Dans l’espace de culture, il identifia les conséquences d’un abandon de longue date. La végétation, à la croissance non maîtrisée, avait reprit ses droits jusqu’aux limites de la protection fournie par la couverture du toit de branchages tressés. Cela lui prendrait des semaines pour tout mettre en ordre, discipliner les plants, organiser son futur garde-manger. C’est également là qu’il découvrit avec délectation la présence d’une ruche en activité, ainsi que des signes de passage frais de volailles, chienlit encore humide et une sorte de poulailler empli d’un fin duvet qui n’aurait pas résisté au temps. Effrayées par sa présence, elles avaient dû se cacher à son arrivée. Il se mettrait en chasse plus tard.

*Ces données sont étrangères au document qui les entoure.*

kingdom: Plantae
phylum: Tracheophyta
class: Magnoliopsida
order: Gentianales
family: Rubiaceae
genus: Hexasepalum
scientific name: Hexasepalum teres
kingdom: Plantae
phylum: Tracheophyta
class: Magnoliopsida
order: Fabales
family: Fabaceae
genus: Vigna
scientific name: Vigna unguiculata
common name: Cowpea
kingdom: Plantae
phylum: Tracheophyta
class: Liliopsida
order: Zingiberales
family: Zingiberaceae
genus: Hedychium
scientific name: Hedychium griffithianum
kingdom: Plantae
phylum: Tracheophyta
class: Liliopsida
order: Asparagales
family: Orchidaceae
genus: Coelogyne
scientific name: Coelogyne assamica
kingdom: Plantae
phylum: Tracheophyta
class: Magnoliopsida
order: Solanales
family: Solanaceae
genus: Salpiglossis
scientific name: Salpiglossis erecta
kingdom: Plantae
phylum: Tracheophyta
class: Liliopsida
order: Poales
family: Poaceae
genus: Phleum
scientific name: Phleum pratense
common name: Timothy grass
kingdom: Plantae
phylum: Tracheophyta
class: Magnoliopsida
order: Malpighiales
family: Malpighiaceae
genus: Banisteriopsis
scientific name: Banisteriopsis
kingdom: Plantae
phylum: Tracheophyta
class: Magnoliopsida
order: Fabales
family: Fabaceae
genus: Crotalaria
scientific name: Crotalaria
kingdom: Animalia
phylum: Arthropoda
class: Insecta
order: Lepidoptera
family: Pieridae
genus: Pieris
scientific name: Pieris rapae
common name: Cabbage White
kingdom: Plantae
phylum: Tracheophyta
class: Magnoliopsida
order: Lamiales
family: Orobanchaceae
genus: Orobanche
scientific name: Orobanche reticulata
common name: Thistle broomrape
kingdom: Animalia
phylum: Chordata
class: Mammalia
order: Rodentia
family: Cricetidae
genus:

Il ne trouva pas de bibliothèque, de journal d’activités ou de récit sur l’histoire de la petite ville. Les mystères perdureront. Et, à la réflexion, cela n’était pas surprenant. Les hommes ici devaient vivre en autarcie autant que possible, limitant les échanges avec l’extérieur. Comment auraient-ils fait pour se procurer du papier ou encore de l’encre ? Ils n’étaient pas équipés pour le fabriquer eux-mêmes. La tradition d’enseignement devait être essentiellement orale. Dommage qu’il n’y ait plus de professeur.

Le dernier d’entre eux, il le trouva sur une couche, squelette bien blanc, intact et parfaitement nettoyé, les bras croisés sur la poitrine en une dernière prière. Il était mort seul. Personne n’avait veillé sa dépouille. Ce serait l’une de ses toutes premières tâches, s’assurer de son rapprochement avec ses frères en exil, graver la pierre tombale d’un inconnu.

Le poids de sa situation l’accabla subitement et il s’écroula sur le sol poussiéreux. Subjugué par l’image du sort qui l’attendait, il tenta en vain de retenir ses larmes. Ses aspirations ne valaient guère mieux qu’une chanson. Lui, le prince déchu par un père ne comprenant pas sa volonté d’indépendance, sa curiosité intellectuelle et son envie de changement, n’avait d’autre possibilité que de rester là. Il avait préféré l’exil à la sentence d’une mort rapide dans les cachots du monarque, pas la solitude. Les bras encerclant ses jambes fatiguées, les poings serrés sur cette frustration supplémentaire, il se résolu à l’évidence. Il ne pouvait même pas bénéficier du réconfort d’une incertitude, d’un doute ou d’un espoir. Sa fin serait longue et cruelle, car il n’abandonnera jamais. Le pouvoir de cette sorcière était bien réel. Il était maudit. Maudit !!

« Noooooooon », fut la dernière parole que les esprits mauvais, chargés de le tourmenter, l’entendirent proférer.